| SELECTED EXTRACT |
════════════════════
Risks like: – turbines falling apart in less than 2 years; under pressure from voters, governments pulling the plug on the massive subsidies essential to keep the scam rolling; neighbours suing the operators to obtain compensation and/or to have turbines shut down or removed.

In response to these pretty obvious risks, the amount being stumped up by investors to build more of these things has plummeted.

The scam is little more than the latest Ponzi scheme – with Australia’s best and brightest at Union Super Fund backed Pacific Hydro losing $700 million of mum and dad retirement savings; with its parent – IFM Investors – deciding to ditch Pac Hydro and Pac Hydro deciding to ditch its Cape Bridgewater wind farm disaster.

While the wind industry’s parasites and spruikers try hard to pin their woes in Australia on dreaded policy “uncertainty”, the situation in Europe – held up by eco-fascists as the wind power Super Model – is just as dire.

The amount being thrown by investors at wind power has dropped off a cliff; in the UK, with David Cameron’s election win, subsidies have been pulled to a halt and, as an inevitable result, hundreds of threatened projects have been blown to the four winds.

Behind it all is the simple fact that wind power is not, and will never be, a meaningful power generation source. Here’s a solid analysis, that exposes the delusion and details the imminent collapse of the greatest economic and environmental fraud of all time.

The Difficulties Of Powering The Modern World With Renewables
Roger Andrews
10 June 2015
Energy Matters

In the May 12, 2015 “G7 Hamburg Initiative for Sustainable Energy Security”, the energy ministers of Canada, France, Germany, Italy, Japan, the United Kingdom and the United States, plus the European Commissioner for Climate Action and Energy, said this:

An increasing number of countries are following the path of a rapid expansion of renewable energy. There (are) a number of challenges as energy systems change and related greenhouse gas emissions are reduced, one of which is how to integrate growing shares of variable renewable energy into electricity systems.
════════════════════
| RECORDS |
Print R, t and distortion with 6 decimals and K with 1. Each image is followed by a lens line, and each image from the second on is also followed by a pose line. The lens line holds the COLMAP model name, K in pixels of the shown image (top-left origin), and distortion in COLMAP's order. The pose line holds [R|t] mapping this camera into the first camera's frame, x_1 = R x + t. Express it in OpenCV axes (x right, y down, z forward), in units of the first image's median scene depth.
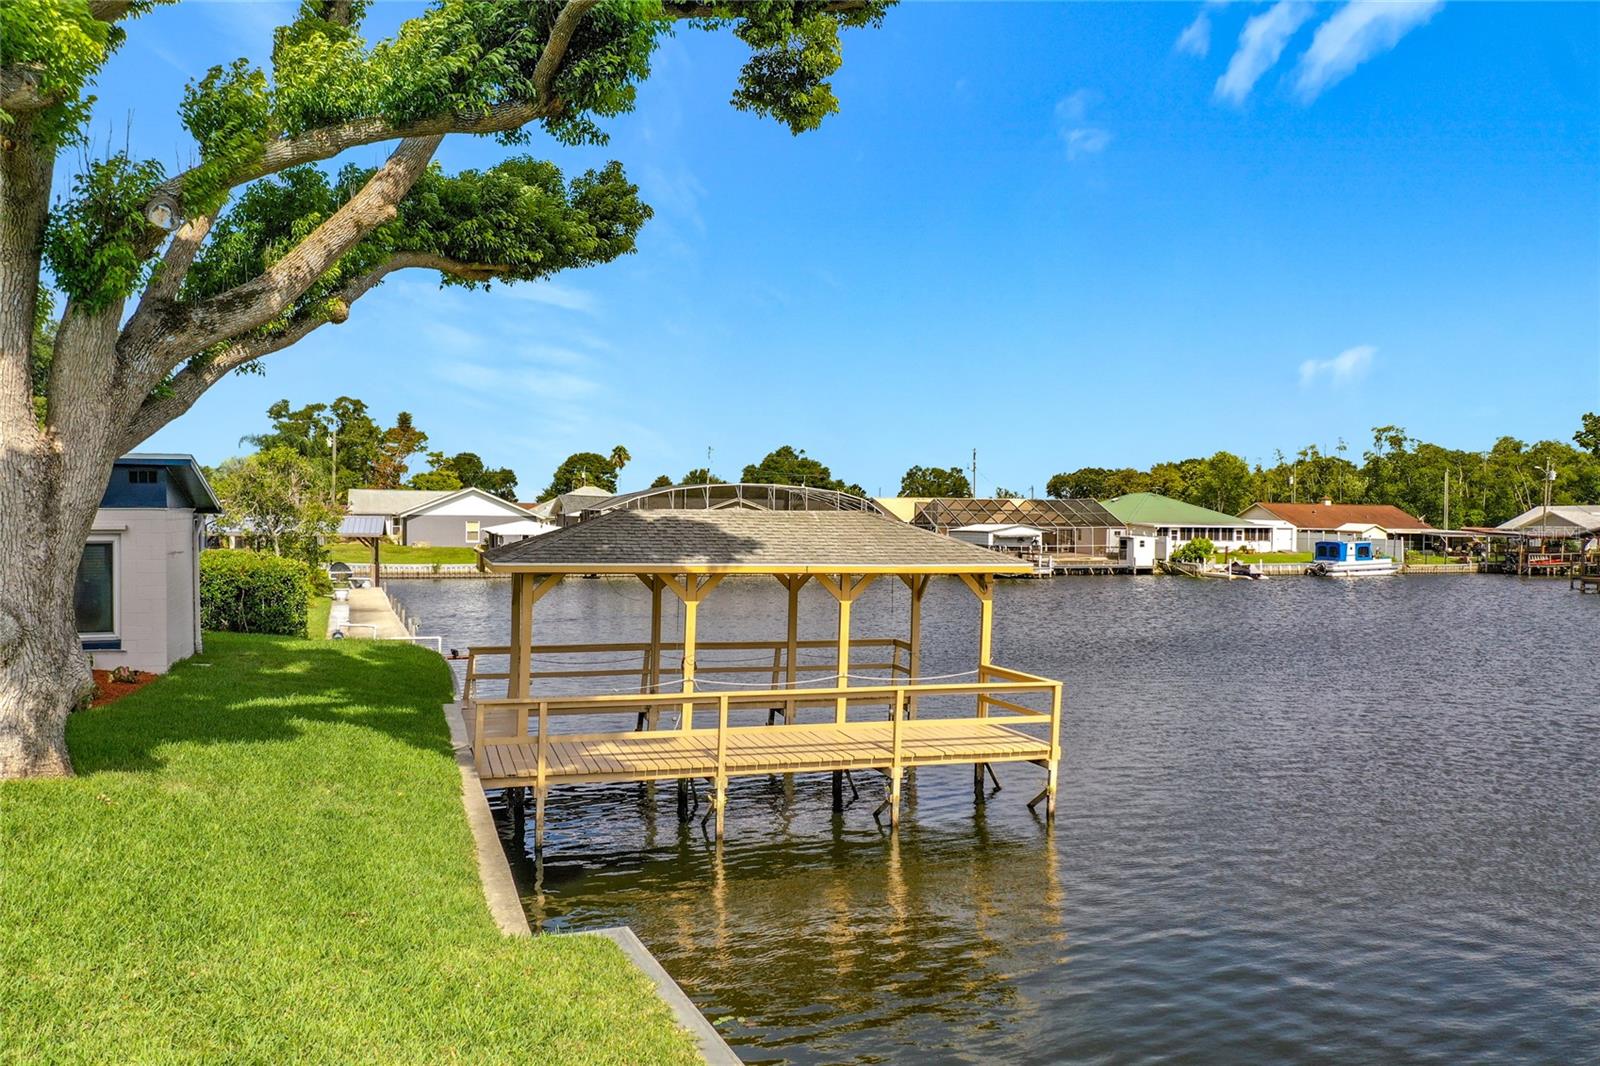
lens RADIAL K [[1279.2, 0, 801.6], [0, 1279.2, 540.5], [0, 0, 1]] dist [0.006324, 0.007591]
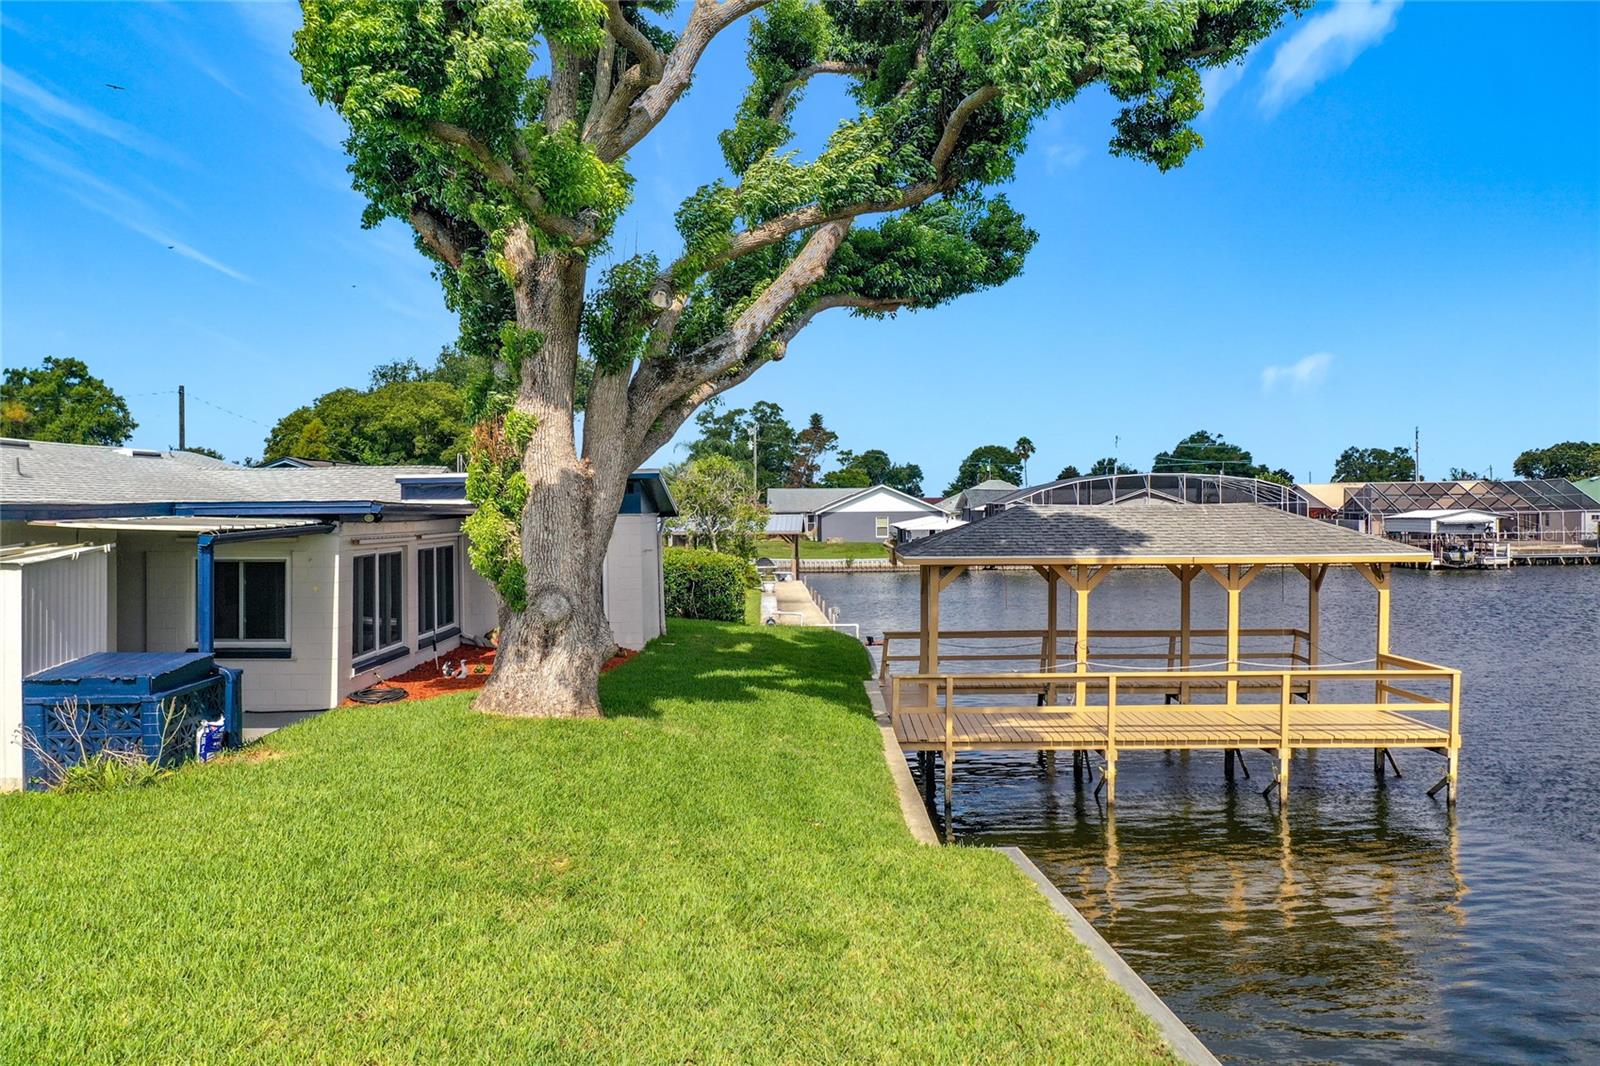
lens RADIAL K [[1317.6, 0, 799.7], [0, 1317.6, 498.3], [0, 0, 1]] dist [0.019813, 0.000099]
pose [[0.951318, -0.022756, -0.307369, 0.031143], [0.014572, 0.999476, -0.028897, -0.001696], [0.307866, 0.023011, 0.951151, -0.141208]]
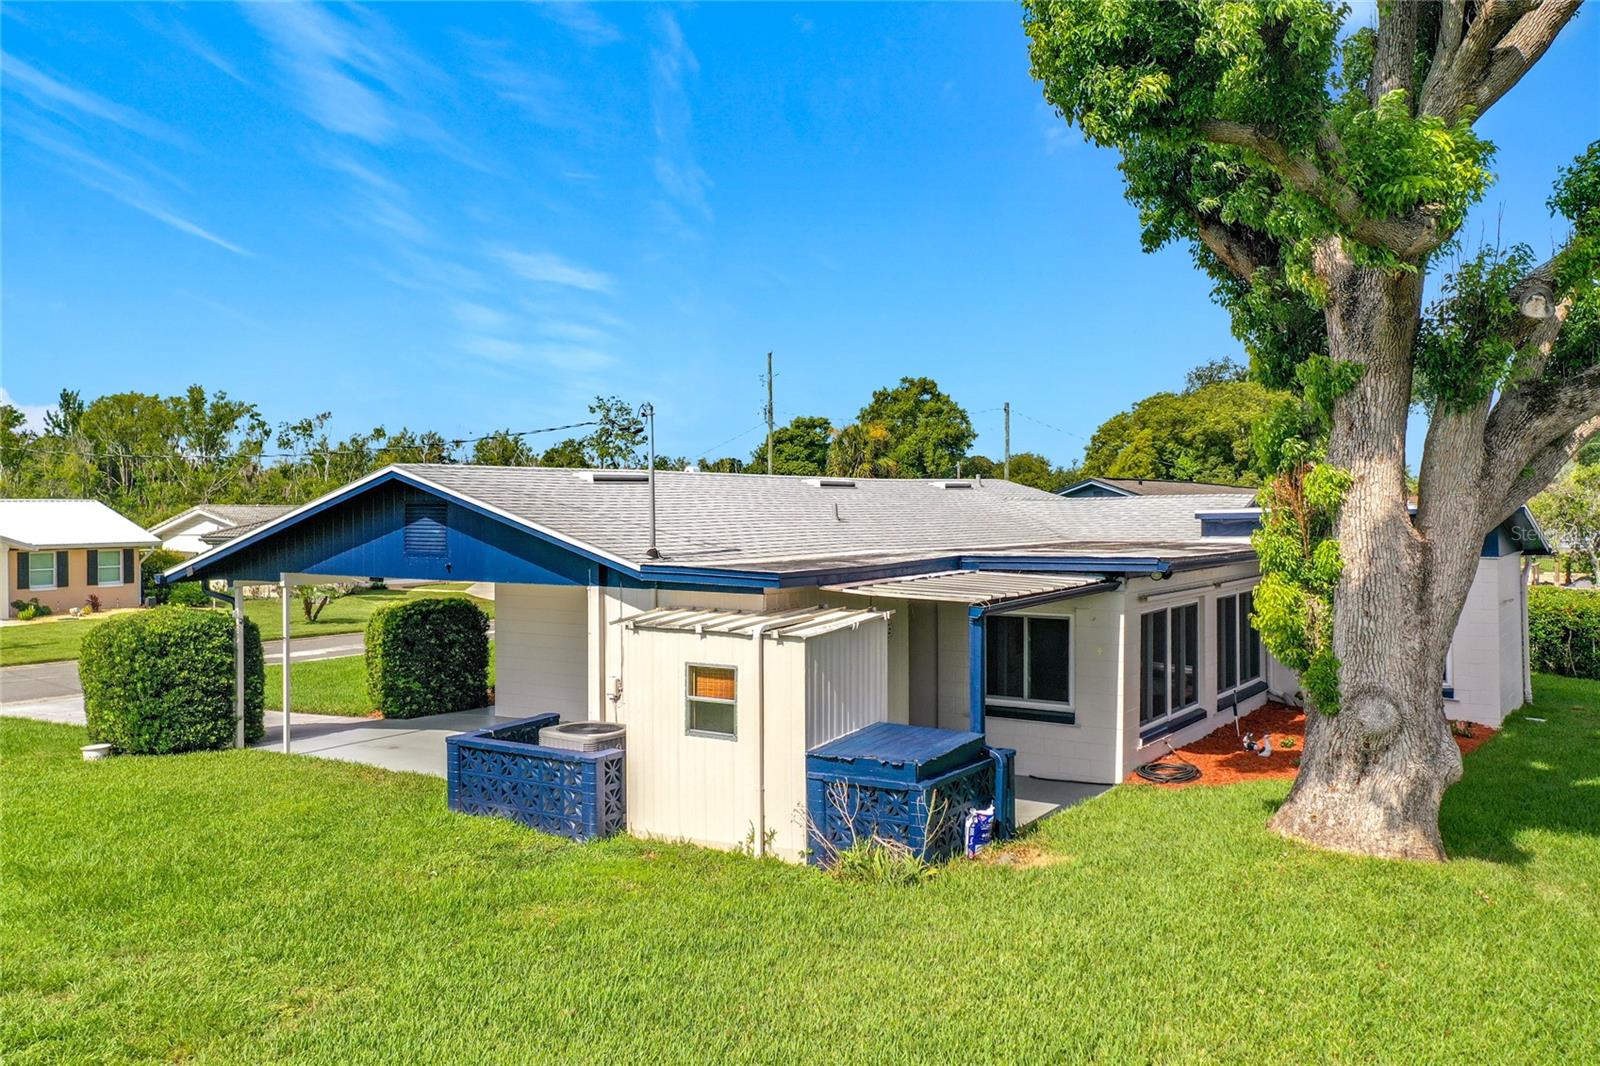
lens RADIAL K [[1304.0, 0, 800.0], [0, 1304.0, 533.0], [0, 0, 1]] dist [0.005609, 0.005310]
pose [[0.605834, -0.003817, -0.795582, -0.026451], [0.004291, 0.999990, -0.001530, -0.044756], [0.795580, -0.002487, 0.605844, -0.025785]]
════════════════════
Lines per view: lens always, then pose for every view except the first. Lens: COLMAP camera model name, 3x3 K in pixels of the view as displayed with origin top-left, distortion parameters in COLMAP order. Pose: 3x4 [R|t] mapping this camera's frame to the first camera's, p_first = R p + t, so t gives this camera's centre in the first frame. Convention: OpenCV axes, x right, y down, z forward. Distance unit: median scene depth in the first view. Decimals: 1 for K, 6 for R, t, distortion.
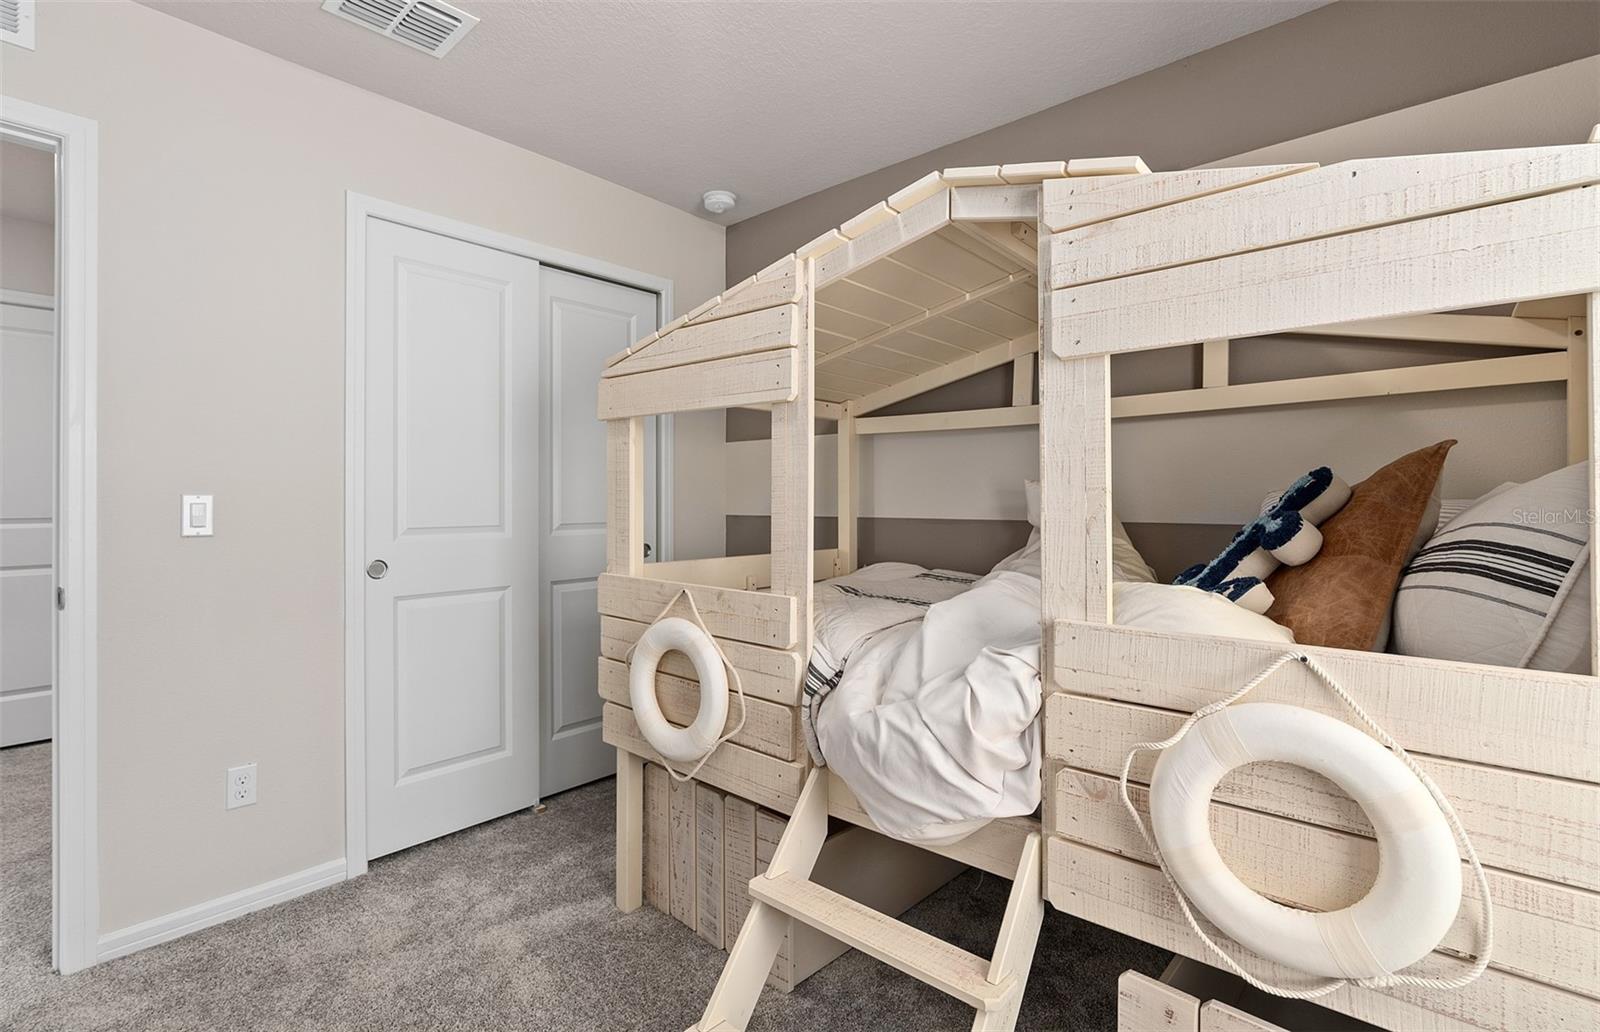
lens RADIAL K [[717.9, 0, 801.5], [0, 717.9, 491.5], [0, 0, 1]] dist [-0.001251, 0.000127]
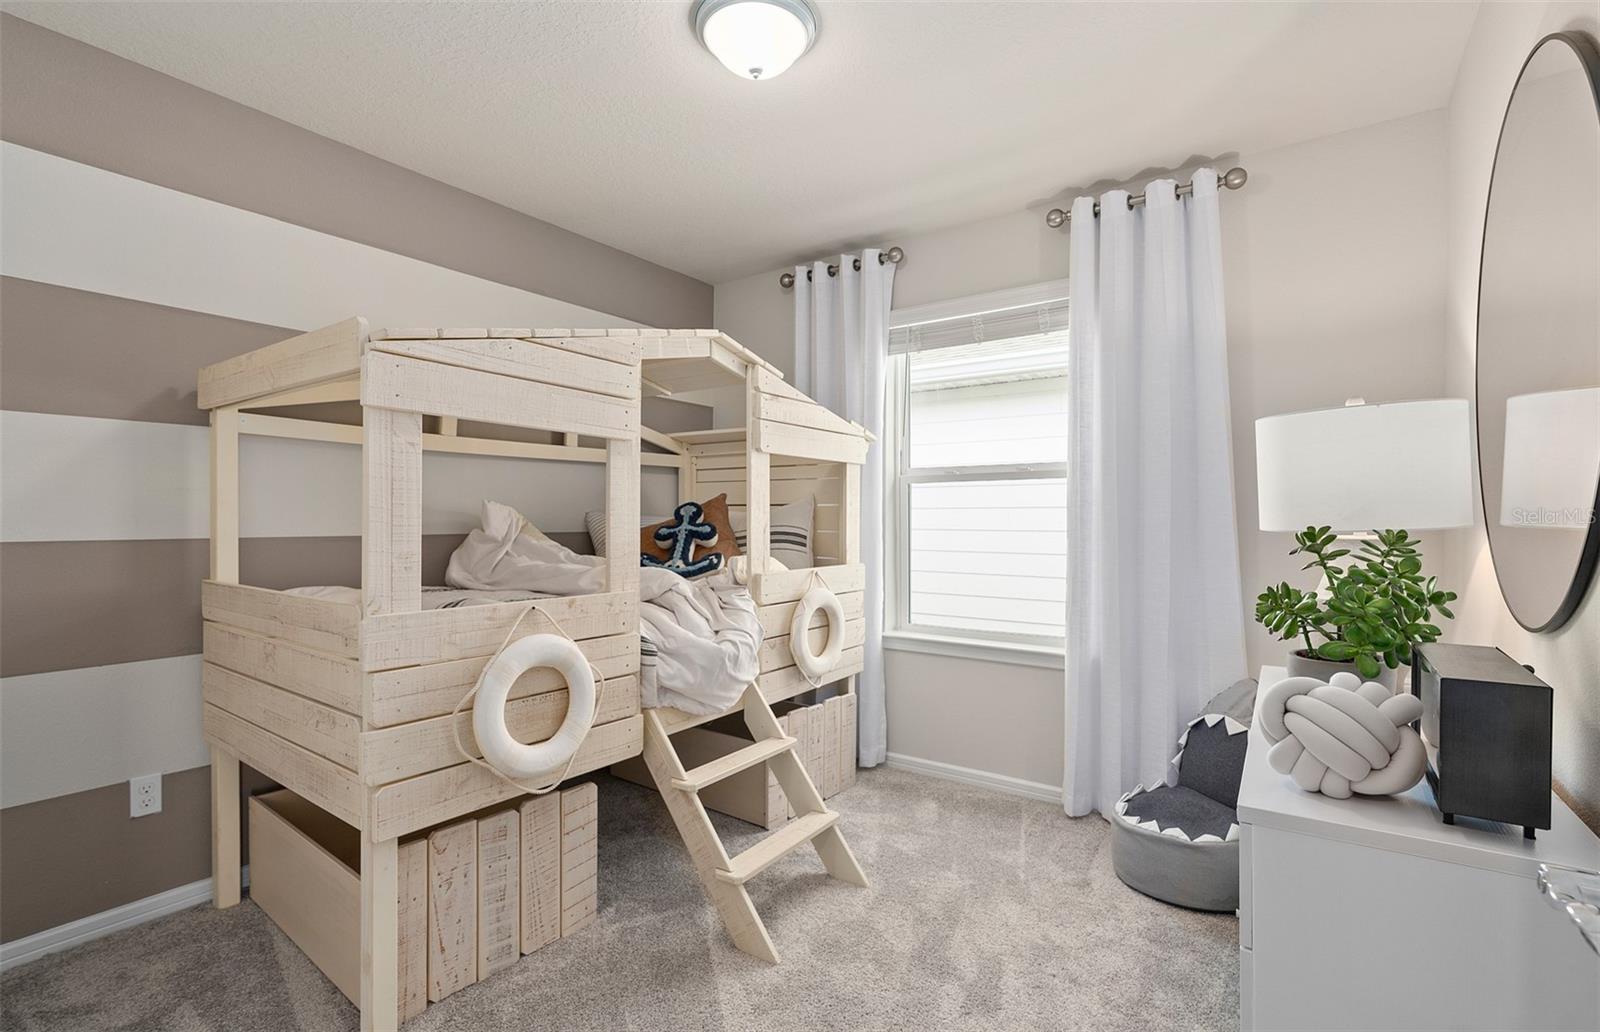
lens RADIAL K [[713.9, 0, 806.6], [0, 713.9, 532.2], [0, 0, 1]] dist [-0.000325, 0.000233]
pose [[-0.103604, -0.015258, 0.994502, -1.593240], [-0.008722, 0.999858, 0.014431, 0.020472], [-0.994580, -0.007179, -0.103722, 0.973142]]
════════════════════
| WORK TASK A |
Copy the passage on wind power from "The scam is" up to and including "the four winds.".
| WORK TASK B |
Continue the passage on wind power, starting right after its last sentence.

| EXERCISE OUTPUT A |
The scam is little more than the latest Ponzi scheme – with Australia’s best and brightest at Union Super Fund backed Pacific Hydro losing $700 million of mum and dad retirement savings; with its parent – IFM Investors – deciding to ditch Pac Hydro and Pac Hydro deciding to ditch its Cape Bridgewater wind farm disaster.

While the wind industry’s parasites and spruikers try hard to pin their woes in Australia on dreaded policy “uncertainty”, the situation in Europe – held up by eco-fascists as the wind power Super Model – is just as dire.

The amount being thrown by investors at wind power has dropped off a cliff; in the UK, with David Cameron’s election win, subsidies have been pulled to a halt and, as an inevitable result, hundreds of threatened projects have been blown to the four winds.

| EXERCISE OUTPUT B |
The G7 energy ministers are correct in their assessment. Integrating growing shares of variable renewable energy into electricity systems is indeed a challenge – and so far one without a good solution.

A few quick facts before proceeding. In 2013 renewables supplied the world with 21.7% of its electricity, according to BP. Take out hydro and they supplied the world with only 5.3% of its electricity. Then take out “other” renewables such as biomass and geothermal and the percentage falls to 3.3%.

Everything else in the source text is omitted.